*** MATERIAL PROVIDED ***

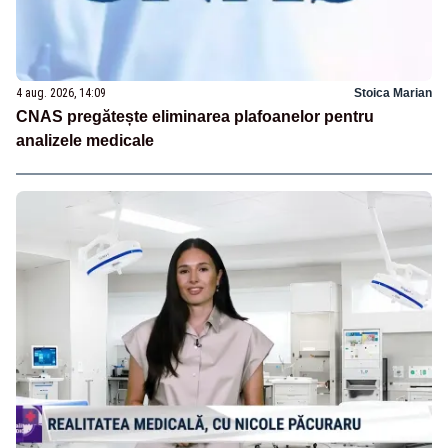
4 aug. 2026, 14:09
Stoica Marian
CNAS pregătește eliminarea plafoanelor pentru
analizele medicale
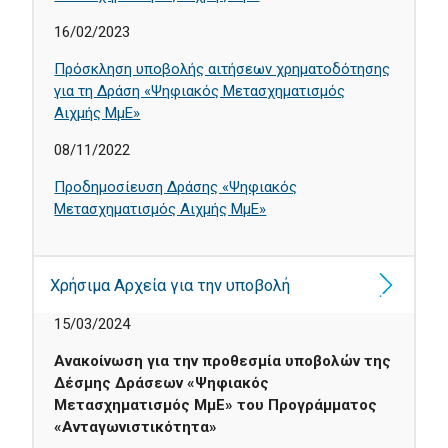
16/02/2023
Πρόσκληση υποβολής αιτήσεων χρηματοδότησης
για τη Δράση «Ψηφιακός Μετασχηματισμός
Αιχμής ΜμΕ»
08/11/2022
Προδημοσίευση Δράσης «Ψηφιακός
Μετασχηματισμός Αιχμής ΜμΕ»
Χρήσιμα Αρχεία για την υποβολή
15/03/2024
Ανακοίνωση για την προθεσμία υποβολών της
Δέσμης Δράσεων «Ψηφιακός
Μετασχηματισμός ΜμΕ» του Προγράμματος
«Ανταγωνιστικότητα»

*** End of MATERIAL PROVIDED ***

■ **EXERCISE OBJECTIVE**: Reproduce, line for line and without alteration, the text read from every one of the records above, omitting the pictures.

■ **RESULT OF THIS TASK**:
4 aug. 2026, 14:09
Stoica Marian
CNAS pregătește eliminarea plafoanelor pentru
analizele medicale
16/02/2023
Πρόσκληση υποβολής αιτήσεων χρηματοδότησης
για τη Δράση «Ψηφιακός Μετασχηματισμός
Αιχμής ΜμΕ»
08/11/2022
Προδημοσίευση Δράσης «Ψηφιακός
Μετασχηματισμός Αιχμής ΜμΕ»
Χρήσιμα Αρχεία για την υποβολή
15/03/2024
Ανακοίνωση για την προθεσμία υποβολών της
Δέσμης Δράσεων «Ψηφιακός
Μετασχηματισμός ΜμΕ» του Προγράμματος
«Ανταγωνιστικότητα»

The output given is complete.